Regretfully, he did not get any response on these suggestions.

As Miguel Lovera started working as advisor to the Paraguayan Minister of the Environment in June 2009 he asked me to substitute him in the Advisory Committee. When I was accepted as his substitute, I asked you and other members of the Advisory Committee about your response to the proposals GFC had submitted, and about ways I could participate effectively in the work of the Advisory Committee in general. On August 12 I received a response from Ines Matyszczyk that my “message of 9 August has been referred to Mr Olman Serrano, Associate Secretary-General of the XIII WFC, who will get in touch with you directly to follow-up on GFC’s proposal”. But we did not get any response from him or anybody else so far.

We have not been consulted at all about speakers, or other elements of the Congress’ programme. Having now reviewed the final program as it is posted on the WFC website, we feel there is a severe lack of participation of Indigenous Peoples and Southern NGOs amongst the main speakers. Except for two keynote speakers from COICA, the coordinating body of Indigenous Peoples of the Amazon, we recognize hardly any Indigenous peoples’ representatives amongst the speakers.

We feel the program of the congress is very much biased towards industry and government representation and that it lacks representation of Indigenous peoples and forest-dependent communities. We also feel there is a lack of balance between proponents of carbon offsets and wood-based bioenergy and more critical voices amongst the WFC speakers.

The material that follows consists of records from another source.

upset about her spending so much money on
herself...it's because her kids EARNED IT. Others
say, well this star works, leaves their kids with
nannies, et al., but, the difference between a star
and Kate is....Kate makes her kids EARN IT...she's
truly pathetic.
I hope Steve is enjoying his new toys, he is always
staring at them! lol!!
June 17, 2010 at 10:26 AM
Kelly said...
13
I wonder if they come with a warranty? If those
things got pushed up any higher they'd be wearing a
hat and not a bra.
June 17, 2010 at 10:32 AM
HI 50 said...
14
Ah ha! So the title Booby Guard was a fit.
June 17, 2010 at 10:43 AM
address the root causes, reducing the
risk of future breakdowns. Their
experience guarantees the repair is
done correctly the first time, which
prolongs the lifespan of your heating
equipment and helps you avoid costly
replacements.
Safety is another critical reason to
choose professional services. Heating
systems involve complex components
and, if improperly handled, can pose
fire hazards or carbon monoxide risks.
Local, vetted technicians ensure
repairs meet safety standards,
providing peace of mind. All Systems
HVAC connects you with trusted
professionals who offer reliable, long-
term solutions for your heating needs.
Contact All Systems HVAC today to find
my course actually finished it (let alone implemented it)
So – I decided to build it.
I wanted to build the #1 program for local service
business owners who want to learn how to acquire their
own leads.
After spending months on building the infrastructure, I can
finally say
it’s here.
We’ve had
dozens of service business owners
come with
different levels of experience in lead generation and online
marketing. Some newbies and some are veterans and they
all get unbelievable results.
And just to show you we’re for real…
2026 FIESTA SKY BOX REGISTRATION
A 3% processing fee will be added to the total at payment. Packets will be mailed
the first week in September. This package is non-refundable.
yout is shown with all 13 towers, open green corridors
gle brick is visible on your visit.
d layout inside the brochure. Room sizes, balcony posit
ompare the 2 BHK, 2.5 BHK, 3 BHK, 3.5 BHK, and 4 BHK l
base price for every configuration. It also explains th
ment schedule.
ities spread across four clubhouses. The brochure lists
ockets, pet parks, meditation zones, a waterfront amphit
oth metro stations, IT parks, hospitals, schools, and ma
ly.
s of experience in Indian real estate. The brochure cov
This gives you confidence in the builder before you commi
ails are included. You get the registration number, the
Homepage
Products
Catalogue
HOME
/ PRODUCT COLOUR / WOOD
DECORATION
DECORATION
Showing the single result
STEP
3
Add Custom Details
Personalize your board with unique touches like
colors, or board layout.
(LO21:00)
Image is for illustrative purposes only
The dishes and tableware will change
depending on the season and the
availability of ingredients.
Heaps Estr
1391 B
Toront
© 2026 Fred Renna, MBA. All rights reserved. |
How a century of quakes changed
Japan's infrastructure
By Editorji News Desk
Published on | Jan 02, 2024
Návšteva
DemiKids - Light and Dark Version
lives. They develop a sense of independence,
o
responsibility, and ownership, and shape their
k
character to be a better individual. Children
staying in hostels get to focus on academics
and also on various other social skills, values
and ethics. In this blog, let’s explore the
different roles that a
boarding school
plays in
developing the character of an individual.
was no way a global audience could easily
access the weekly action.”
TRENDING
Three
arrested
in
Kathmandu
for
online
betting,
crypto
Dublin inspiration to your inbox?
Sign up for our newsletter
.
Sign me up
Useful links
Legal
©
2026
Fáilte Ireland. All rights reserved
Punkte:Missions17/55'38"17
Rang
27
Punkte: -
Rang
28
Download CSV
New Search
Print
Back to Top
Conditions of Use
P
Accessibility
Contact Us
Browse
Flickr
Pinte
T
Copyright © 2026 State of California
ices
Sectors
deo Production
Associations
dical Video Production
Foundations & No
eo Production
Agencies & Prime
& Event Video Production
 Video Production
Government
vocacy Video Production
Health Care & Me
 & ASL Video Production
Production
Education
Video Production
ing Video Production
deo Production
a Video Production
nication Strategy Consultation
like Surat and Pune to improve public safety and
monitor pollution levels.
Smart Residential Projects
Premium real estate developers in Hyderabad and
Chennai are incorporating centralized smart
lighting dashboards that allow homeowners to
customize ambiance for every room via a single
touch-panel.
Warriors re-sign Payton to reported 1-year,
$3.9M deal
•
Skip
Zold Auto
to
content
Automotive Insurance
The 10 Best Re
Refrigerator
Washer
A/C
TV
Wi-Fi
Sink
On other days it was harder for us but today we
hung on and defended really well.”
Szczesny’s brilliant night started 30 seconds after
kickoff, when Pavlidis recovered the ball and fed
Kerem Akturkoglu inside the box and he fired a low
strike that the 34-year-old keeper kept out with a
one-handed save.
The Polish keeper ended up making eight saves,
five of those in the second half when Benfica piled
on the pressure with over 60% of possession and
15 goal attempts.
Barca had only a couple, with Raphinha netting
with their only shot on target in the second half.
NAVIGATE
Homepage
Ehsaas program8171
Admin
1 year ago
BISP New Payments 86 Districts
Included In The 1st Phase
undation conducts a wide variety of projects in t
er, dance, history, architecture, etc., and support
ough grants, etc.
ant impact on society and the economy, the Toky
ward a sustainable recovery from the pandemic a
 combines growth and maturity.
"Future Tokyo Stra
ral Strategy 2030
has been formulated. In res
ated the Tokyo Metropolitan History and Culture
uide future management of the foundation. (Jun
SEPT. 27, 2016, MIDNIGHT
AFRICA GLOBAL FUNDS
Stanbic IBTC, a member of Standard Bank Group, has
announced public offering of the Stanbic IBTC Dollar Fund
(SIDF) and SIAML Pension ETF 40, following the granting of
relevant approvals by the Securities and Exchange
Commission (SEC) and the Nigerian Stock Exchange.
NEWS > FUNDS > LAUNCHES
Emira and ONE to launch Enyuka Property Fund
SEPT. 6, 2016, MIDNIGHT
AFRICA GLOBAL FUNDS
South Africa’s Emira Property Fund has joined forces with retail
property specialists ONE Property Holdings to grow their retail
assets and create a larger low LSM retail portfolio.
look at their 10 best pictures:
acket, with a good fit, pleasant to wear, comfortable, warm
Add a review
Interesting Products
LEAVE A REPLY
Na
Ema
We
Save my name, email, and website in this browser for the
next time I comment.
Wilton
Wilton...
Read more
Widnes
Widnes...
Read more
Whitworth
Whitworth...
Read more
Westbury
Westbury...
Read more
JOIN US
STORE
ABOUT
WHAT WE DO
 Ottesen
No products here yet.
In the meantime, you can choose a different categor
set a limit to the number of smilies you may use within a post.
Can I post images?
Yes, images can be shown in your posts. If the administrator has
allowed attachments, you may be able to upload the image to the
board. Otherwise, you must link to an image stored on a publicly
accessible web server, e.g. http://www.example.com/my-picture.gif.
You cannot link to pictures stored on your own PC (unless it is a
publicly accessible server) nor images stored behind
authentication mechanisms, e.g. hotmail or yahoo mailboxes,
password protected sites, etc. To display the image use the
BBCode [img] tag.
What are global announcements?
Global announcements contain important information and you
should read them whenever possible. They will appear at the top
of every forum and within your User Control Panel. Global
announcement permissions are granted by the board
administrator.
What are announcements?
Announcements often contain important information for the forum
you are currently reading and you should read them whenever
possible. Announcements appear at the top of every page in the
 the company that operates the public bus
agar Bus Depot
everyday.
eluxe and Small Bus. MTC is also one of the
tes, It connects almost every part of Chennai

Meanwhile, we have understood that specific requests by our Argentine NGO colleagues to allow more local NGOs and social movements to participate in the congress have been denied as well.

In summary, we feel the WFC Organizers have not taken us seriously as part of the advisory committee. Based on our concerns, I regret to inform you that I decided to resign as a member of the Advisory Committee of this congress.